O que rola em Fim dos Tempos? Bem, Shyamalan tenta uma transferência radical e de certa forma inviável: passar o que estava no extracampo – ou seja, sons e objetos imateriais, que criamos e completamos com a nossa imaginação – para dentro do quadro, da imagem, sem necessariamente dar corpo a esses sons e objetos. Em outras palavras, o dilema que se coloca no filme é como mostrar o invisível? Como interditar o extracampo para dizer que tudo o que importa já está dentro do enquadramento, diante do nosso nariz? É uma operação disruptiva que – entre outros resultados – partiu o acordo que havia entre Shyamalan e seu público, um acordo que ele só começou a refazer por meio da paródia, em A Visita (2015). Não custa dizer que o responsável por tudo isso está longe de ser Mark Wahlberg.

Saltemos diretamente a Tempo (2021), então, porque este novo filme de Shyamalan, sobre turistas que se descobrem presos numa praia onde o tempo transcorre rápido demais, pode ser muito similar a Fim dos Tempos – a começar pelo fato de ambos escolherem uma mistura de body horror e thriller ambiental para fazer um elogio do viver o presente – ao mesmo tempo em que é a sua negação, uma vez que Shyamalan aprendeu a lição e o contrato oferecido por ele ao espectador nunca foi tão cristalino.

Em sua quarta colaboração seguida com o diretor de fotografia Mike Gioulakis, Shyamalan impõe ao filme um modo rigoroso de encenar, em que tudo se resolve dentro do quadro. A título de preparação do espírito, a dupla elege de início algumas composições que lembram a geometria de Wes Anderson, como as molduras simétricas com dois jarros de refresco na mesa ou três cadeiras de praia. Se uma pessoa tem um ataque de epilepsia no café da manhã do hotel, a câmera vai fazer um movimento quase chicoteado para mostrar isso na hora, do ponto de vista dos protagonistas, num único plano, para que os assombros não fiquem apenas sugeridos no extracampo.

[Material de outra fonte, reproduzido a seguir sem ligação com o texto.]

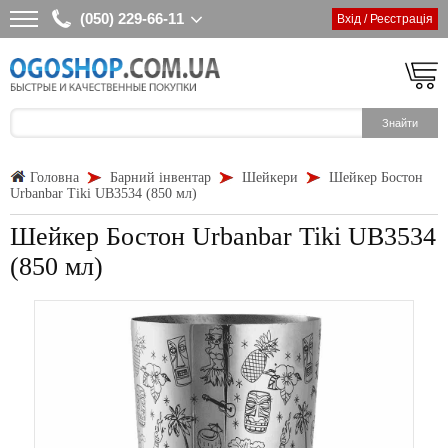
(050) 229-66-11
Вхід / Реєстрація
Головна
Барний інвентар
Шейкери
Шейкер Бостон
Urbanbar Tiki UB3534 (850 мл)
Шейкер Бостон Urbanbar Tiki UB3534
(850 мл)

A ideia é acondicionar a ação no espaço e no instante, como no gesto de fazer um quadrado com as mãos para brincar de fotógrafo.

Ora, se Tempo se revela em seguida um thriller-de-um-cenário-só parece óbvio que Shyamalan se preocupe com definir os limites do espaço cênico. Que esses enquadramentos sejam com frequência sufocantes (como aquele dos jarros) é parte da proposta do horror corporal, provavelmente o filme mais angustiante da carreira do cineasta e também o mais “confortável”, no sentido de estabelecer com o espectador um acordo de pavor e mistério que nunca é rompido ou negado (até a reviravolta no final é antecipada ao longo do filme com pistas muito claras, para não desagradar o cliente).

Ao contrário de Fim dos Tempos, em que o efeito da violência no corpo é sempre especulativo, elusivo, potencialmente frustrante, aqui aguardamos as trocas para o elenco mais velho e temos o lembrete constante dessa “violência”, quando tentamos reparar na maquiagem dos atores para flagrar uma ruga do tempo a mais. Até mesmo o recurso do blecaute (quando os personagens tentam deixar a praia) serve de intervalo para embalar a trama em pequenos pacotes de horror. O que era invisível e contínuo no filme de 2008, portanto, aqui se torna cruelmente visível e compartimentado, e está o tempo inteiro em cena, mesmo quando a câmera veloz não se detém em ninguém e mesmo que objetos, pessoas ou o mar bloqueiem nossa visão.

Não deixa de ser irônico que Shyamalan se aproxime do torture porn e faça quase um De Férias com Jogos Mortais para expiar o contrato mal resolvido que ele estabelecera com o grande público dos seus suspenses no passado. Frederik Peeters, um dos autores da HQ de 2010 em que Tempo se baseia, deu uma entrevista dizendo que cogitou criar para a trama um desfecho de suspense, mas desistiu argumentando que isso iria contra o espírito da HQ, que ele concebeu mais próxima da fábula. Shyamalan, por sua vez, um artista de capacidade fabular invejável, faz aqui com consciência uma escolha pelo suspense bem amarrado, ainda que isso signifique talvez sacrificar o intangível.